Julius was still harping on the rudeness of this guard as he fanned the flies off John's table with a sassafras brush at supper.

"I don't know what dey ebber let sech poor white trash ez dat man git in er army for, anyhow!" he exclaimed indignantly.

"We have to take 'em as they come now, Julius. There's going to be a draft this summer. No more volunteers now. Wait till you see the conscripts."

"Dey can't be no wus dan dat man. He warn't no gemman 'tall, sah."

John rose from his hearty supper and strolled along the line of his regiment, recruited again to its full strength of twelve hundred men.

Two fellows who were messmates were scrapping about a question of gravy. One wanted lots of gravy and his meat done brown. The other insisted on having his meat decently cooked, but not swimming in grease. The man in favor of gravy was on duty as cook at this meal and stuck to his own ideas.
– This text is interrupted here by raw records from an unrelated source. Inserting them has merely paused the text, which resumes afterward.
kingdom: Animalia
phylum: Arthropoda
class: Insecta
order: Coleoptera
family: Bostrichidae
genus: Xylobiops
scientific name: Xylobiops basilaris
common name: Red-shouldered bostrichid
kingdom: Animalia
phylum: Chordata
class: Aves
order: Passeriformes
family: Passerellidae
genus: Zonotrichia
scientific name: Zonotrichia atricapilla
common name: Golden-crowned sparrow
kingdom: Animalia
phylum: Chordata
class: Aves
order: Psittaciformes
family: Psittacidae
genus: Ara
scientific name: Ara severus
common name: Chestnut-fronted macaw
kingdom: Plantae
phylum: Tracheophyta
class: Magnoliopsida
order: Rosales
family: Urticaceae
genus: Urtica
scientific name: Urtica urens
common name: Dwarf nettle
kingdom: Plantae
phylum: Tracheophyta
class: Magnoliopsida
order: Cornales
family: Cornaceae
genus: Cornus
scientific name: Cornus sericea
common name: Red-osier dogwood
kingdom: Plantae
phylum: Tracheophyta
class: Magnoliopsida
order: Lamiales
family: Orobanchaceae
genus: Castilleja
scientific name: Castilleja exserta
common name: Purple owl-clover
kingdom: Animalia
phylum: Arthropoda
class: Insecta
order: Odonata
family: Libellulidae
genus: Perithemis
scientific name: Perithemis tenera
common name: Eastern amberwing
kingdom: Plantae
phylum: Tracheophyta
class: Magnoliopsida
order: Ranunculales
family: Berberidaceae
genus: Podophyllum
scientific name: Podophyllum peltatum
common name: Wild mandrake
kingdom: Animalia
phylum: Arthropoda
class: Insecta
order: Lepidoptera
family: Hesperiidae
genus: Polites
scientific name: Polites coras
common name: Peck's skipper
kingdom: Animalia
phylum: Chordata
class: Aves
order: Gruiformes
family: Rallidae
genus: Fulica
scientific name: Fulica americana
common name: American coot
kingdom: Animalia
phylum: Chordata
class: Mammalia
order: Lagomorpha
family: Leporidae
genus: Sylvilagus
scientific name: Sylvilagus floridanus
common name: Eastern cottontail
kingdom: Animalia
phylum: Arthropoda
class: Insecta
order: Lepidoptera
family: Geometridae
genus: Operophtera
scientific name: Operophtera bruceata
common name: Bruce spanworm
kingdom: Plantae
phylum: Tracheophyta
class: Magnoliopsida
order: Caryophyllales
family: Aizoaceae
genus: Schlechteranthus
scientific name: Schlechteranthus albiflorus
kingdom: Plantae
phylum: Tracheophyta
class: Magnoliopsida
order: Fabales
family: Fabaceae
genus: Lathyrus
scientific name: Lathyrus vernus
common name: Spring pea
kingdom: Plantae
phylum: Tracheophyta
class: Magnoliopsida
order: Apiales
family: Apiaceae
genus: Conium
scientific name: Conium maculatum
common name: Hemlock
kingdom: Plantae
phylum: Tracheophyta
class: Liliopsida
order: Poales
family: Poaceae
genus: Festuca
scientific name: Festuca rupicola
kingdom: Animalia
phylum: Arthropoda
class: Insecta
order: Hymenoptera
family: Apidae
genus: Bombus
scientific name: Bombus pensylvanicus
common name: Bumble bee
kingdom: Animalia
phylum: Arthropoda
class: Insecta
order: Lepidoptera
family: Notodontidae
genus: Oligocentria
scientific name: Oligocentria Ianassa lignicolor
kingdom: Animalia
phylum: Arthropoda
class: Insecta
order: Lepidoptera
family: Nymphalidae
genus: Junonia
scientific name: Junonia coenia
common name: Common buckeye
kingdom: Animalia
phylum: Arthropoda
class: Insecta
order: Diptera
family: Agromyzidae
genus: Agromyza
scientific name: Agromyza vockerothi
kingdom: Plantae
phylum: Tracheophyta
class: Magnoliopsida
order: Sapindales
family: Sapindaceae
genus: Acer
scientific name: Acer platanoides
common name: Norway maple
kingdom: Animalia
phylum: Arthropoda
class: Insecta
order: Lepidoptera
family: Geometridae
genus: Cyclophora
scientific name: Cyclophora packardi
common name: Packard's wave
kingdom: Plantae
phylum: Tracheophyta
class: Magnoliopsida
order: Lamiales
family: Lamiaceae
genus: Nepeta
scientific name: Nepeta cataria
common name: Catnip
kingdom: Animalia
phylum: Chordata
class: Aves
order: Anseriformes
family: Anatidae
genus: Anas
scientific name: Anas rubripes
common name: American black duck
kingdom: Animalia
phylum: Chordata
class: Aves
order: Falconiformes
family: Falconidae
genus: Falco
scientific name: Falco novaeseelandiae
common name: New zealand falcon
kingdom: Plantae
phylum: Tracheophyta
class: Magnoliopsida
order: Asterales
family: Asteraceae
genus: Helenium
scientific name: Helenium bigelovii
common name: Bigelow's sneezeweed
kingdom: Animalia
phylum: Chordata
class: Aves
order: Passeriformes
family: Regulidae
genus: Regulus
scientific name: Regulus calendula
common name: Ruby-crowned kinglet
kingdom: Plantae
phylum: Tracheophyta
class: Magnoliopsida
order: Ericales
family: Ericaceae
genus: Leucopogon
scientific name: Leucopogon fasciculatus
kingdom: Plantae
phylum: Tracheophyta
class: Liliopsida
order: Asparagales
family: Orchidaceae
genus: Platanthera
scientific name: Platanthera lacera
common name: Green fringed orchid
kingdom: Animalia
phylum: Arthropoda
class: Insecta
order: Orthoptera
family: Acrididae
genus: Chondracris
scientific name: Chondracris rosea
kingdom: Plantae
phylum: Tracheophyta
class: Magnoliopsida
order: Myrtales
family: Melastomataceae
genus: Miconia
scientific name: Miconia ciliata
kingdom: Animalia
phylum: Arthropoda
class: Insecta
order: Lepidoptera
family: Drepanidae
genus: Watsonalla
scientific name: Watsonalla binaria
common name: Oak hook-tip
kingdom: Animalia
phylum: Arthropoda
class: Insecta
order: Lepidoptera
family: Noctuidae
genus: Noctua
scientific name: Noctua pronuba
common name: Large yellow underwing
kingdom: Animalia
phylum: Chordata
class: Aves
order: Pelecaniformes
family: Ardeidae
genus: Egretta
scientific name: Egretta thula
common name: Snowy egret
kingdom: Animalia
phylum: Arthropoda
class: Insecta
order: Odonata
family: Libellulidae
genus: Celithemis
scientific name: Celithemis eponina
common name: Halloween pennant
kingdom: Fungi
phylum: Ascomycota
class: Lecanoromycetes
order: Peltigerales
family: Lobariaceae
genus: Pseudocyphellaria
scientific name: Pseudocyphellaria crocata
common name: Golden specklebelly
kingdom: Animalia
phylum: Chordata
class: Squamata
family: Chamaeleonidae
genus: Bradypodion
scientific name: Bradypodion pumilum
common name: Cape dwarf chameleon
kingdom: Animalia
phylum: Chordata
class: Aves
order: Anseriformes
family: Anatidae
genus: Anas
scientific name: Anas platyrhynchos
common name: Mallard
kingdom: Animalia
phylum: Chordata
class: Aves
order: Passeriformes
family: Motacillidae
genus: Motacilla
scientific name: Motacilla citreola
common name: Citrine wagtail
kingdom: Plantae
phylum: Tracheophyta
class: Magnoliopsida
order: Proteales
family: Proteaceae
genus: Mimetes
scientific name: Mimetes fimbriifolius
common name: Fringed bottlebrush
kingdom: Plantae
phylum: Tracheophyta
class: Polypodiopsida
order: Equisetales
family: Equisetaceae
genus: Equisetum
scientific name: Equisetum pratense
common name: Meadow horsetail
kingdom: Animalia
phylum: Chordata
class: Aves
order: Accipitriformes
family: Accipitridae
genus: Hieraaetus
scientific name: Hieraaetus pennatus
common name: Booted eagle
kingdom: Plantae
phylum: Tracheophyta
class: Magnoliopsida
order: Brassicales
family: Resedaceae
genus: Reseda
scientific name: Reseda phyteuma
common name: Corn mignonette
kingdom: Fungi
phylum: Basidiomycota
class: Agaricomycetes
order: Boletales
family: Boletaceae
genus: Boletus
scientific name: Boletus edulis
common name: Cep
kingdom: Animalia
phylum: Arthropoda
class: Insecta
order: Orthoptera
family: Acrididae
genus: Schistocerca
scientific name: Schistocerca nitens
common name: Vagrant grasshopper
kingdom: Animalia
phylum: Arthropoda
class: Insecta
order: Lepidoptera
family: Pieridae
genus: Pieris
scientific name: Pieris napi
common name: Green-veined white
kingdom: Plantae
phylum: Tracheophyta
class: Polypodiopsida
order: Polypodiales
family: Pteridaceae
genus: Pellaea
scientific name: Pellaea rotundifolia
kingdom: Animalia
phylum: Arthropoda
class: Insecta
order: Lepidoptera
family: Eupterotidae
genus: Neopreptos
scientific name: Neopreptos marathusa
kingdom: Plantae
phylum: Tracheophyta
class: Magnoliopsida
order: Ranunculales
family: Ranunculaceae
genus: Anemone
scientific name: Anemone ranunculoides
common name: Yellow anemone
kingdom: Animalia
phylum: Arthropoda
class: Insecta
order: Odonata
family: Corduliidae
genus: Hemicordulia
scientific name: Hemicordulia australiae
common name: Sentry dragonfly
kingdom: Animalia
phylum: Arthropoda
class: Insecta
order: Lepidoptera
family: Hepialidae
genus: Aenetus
They suddenly clinched, fell to the ground, rolled over, knocked the pan in the fire and lost both meat and gravy.

John smiled and passed on.

A lieutenant was sitting on a stump holding a letter from his sweetheart to the flickering camp fire. He bent and kissed the signature—the fool! For a moment the old longing surged back through his soul. He wondered if she ever thought of him now. She had loved him once.

He started back to his tent to write her a letter before they broke camp to-morrow morning. Nature was calling in the balmy spring night wind that floated over the waters of the river.

Nature knew naught of war. She was pouring out her heart in budding leaf and blossom in the joy of living.